§ **Exercise objective**
From the entries below, please output exactly the lines starting at the one containing "3.94 | ns |" and ending at the one containing "4.10 | ns |", both included.

§ **Data shown**
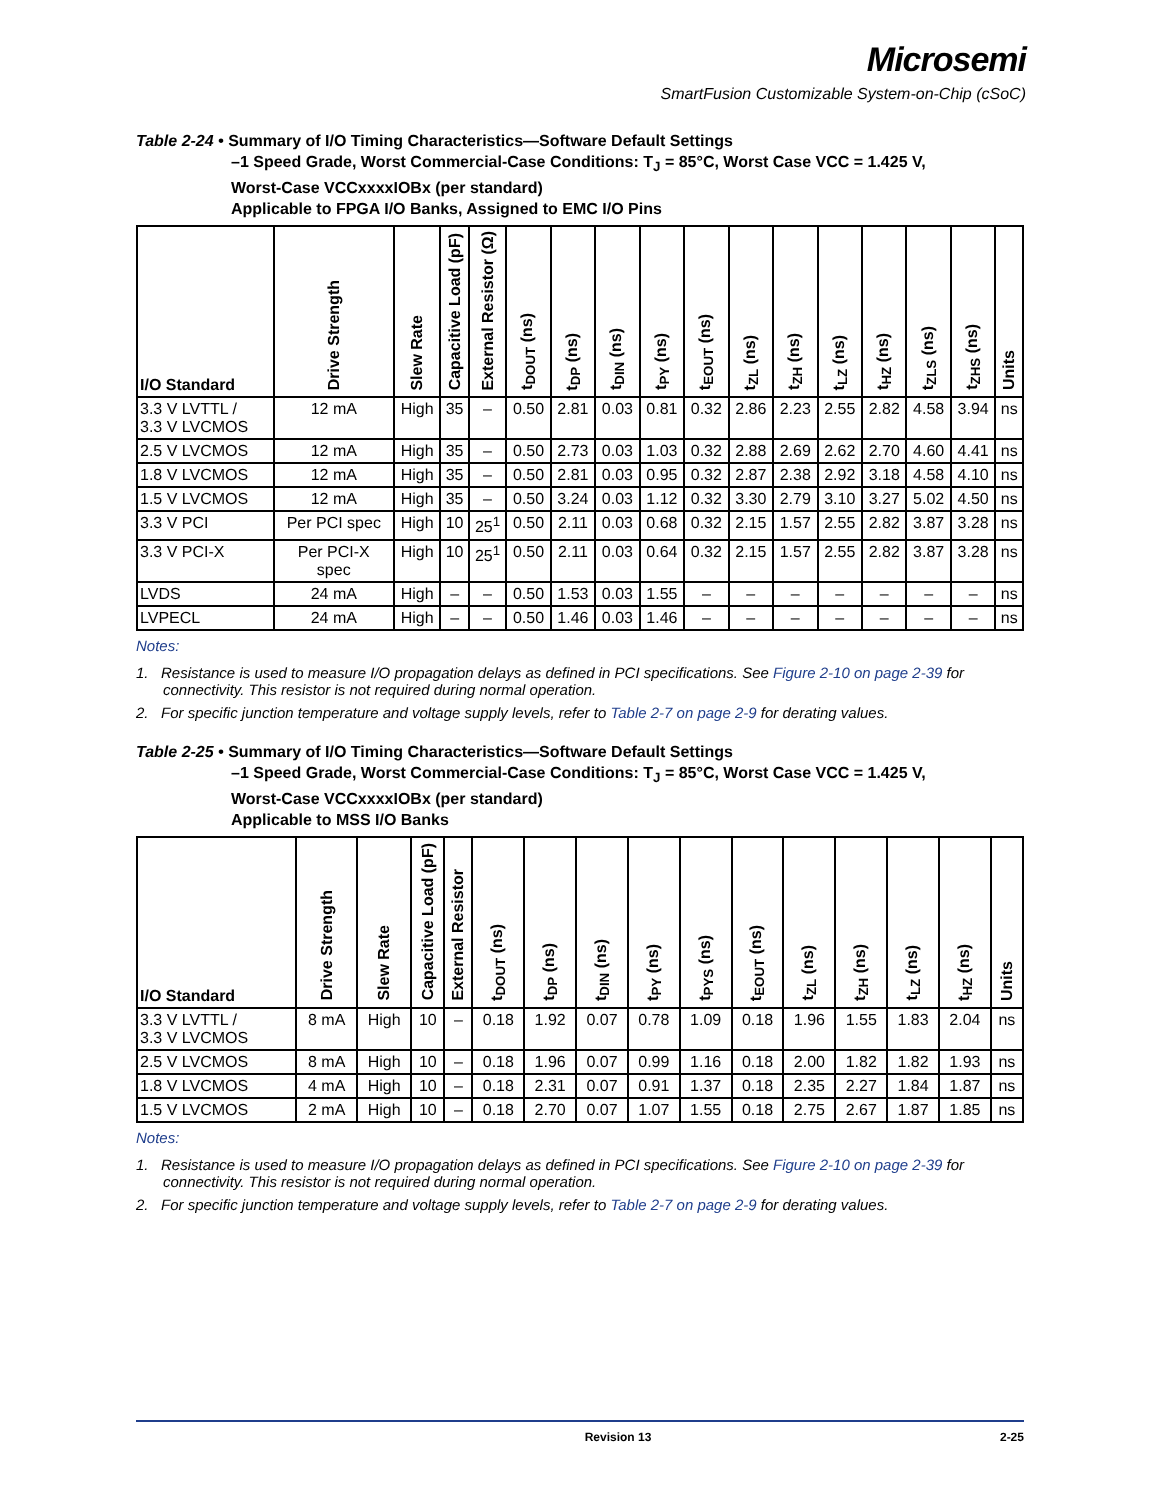Microsemi
SmartFusion Customizable System-on-Chip (cSoC)
Table 2-24 • Summary of I/O Timing Characteristics—Software Default Settings
–1 Speed Grade, Worst Commercial-Case Conditions: T<sub>J</sub> = 85°C, Worst Case VCC = 1.425 V,
Worst-Case VCCxxxxIOBx (per standard)
Applicable to FPGA I/O Banks, Assigned to EMC I/O Pins
| I/O Standard | Drive Strength | Slew Rate | Capacitive Load (pF) | External Resistor (Ω) | t<sub>DOUT</sub> (ns) | t<sub>DP</sub> (ns) | t<sub>DIN</sub> (ns) | t<sub>PY</sub> (ns) | t<sub>EOUT</sub> (ns) | t<sub>ZL</sub> (ns) | t<sub>ZH</sub> (ns) | t<sub>LZ</sub> (ns) | t<sub>HZ</sub> (ns) | t<sub>ZLS</sub> (ns) | t<sub>ZHS</sub> (ns) | Units |
| --- | --- | --- | --- | --- | --- | --- | --- | --- | --- | --- | --- | --- | --- | --- | --- | --- |
| 3.3 V LVTTL / 3.3 V LVCMOS | 12 mA | High | 35 | – | 0.50 | 2.81 | 0.03 | 0.81 | 0.32 | 2.86 | 2.23 | 2.55 | 2.82 | 4.58 | 3.94 | ns |
| 2.5 V LVCMOS | 12 mA | High | 35 | – | 0.50 | 2.73 | 0.03 | 1.03 | 0.32 | 2.88 | 2.69 | 2.62 | 2.70 | 4.60 | 4.41 | ns |
| 1.8 V LVCMOS | 12 mA | High | 35 | – | 0.50 | 2.81 | 0.03 | 0.95 | 0.32 | 2.87 | 2.38 | 2.92 | 3.18 | 4.58 | 4.10 | ns |
| 1.5 V LVCMOS | 12 mA | High | 35 | – | 0.50 | 3.24 | 0.03 | 1.12 | 0.32 | 3.30 | 2.79 | 3.10 | 3.27 | 5.02 | 4.50 | ns |
| 3.3 V PCI | Per PCI spec | High | 10 | 25<sup>1</sup> | 0.50 | 2.11 | 0.03 | 0.68 | 0.32 | 2.15 | 1.57 | 2.55 | 2.82 | 3.87 | 3.28 | ns |
| 3.3 V PCI-X | Per PCI-X spec | High | 10 | 25<sup>1</sup> | 0.50 | 2.11 | 0.03 | 0.64 | 0.32 | 2.15 | 1.57 | 2.55 | 2.82 | 3.87 | 3.28 | ns |
| LVDS | 24 mA | High | – | – | 0.50 | 1.53 | 0.03 | 1.55 | – | – | – | – | – | – | – | ns |
| LVPECL | 24 mA | High | – | – | 0.50 | 1.46 | 0.03 | 1.46 | – | – | – | – | – | – | – | ns |
Notes:
1. Resistance is used to measure I/O propagation delays as defined in PCI specifications. See Figure 2-10 on page 2-39 for connectivity. This resistor is not required during normal operation.
2. For specific junction temperature and voltage supply levels, refer to Table 2-7 on page 2-9 for derating values.
Table 2-25 • Summary of I/O Timing Characteristics—Software Default Settings
–1 Speed Grade, Worst Commercial-Case Conditions: T<sub>J</sub> = 85°C, Worst Case VCC = 1.425 V,
Worst-Case VCCxxxxIOBx (per standard)
Applicable to MSS I/O Banks
| I/O Standard | Drive Strength | Slew Rate | Capacitive Load (pF) | External Resistor | t<sub>DOUT</sub> (ns) | t<sub>DP</sub> (ns) | t<sub>DIN</sub> (ns) | t<sub>PY</sub> (ns) | t<sub>PYS</sub> (ns) | t<sub>EOUT</sub> (ns) | t<sub>ZL</sub> (ns) | t<sub>ZH</sub> (ns) | t<sub>LZ</sub> (ns) | t<sub>HZ</sub> (ns) | Units |
| --- | --- | --- | --- | --- | --- | --- | --- | --- | --- | --- | --- | --- | --- | --- | --- |
| 3.3 V LVTTL / 3.3 V LVCMOS | 8 mA | High | 10 | – | 0.18 | 1.92 | 0.07 | 0.78 | 1.09 | 0.18 | 1.96 | 1.55 | 1.83 | 2.04 | ns |
| 2.5 V LVCMOS | 8 mA | High | 10 | – | 0.18 | 1.96 | 0.07 | 0.99 | 1.16 | 0.18 | 2.00 | 1.82 | 1.82 | 1.93 | ns |
| 1.8 V LVCMOS | 4 mA | High | 10 | – | 0.18 | 2.31 | 0.07 | 0.91 | 1.37 | 0.18 | 2.35 | 2.27 | 1.84 | 1.87 | ns |
| 1.5 V LVCMOS | 2 mA | High | 10 | – | 0.18 | 2.70 | 0.07 | 1.07 | 1.55 | 0.18 | 2.75 | 2.67 | 1.87 | 1.85 | ns |
Notes:
1. Resistance is used to measure I/O propagation delays as defined in PCI specifications. See Figure 2-10 on page 2-39 for connectivity. This resistor is not required during normal operation.
2. For specific junction temperature and voltage supply levels, refer to Table 2-7 on page 2-9 for derating values.
Revision 13 2-25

§ **Exercise result**
| 3.3 V LVTTL / 3.3 V LVCMOS | 12 mA | High | 35 | – | 0.50 | 2.81 | 0.03 | 0.81 | 0.32 | 2.86 | 2.23 | 2.55 | 2.82 | 4.58 | 3.94 | ns |
| 2.5 V LVCMOS | 12 mA | High | 35 | – | 0.50 | 2.73 | 0.03 | 1.03 | 0.32 | 2.88 | 2.69 | 2.62 | 2.70 | 4.60 | 4.41 | ns |
| 1.8 V LVCMOS | 12 mA | High | 35 | – | 0.50 | 2.81 | 0.03 | 0.95 | 0.32 | 2.87 | 2.38 | 2.92 | 3.18 | 4.58 | 4.10 | ns |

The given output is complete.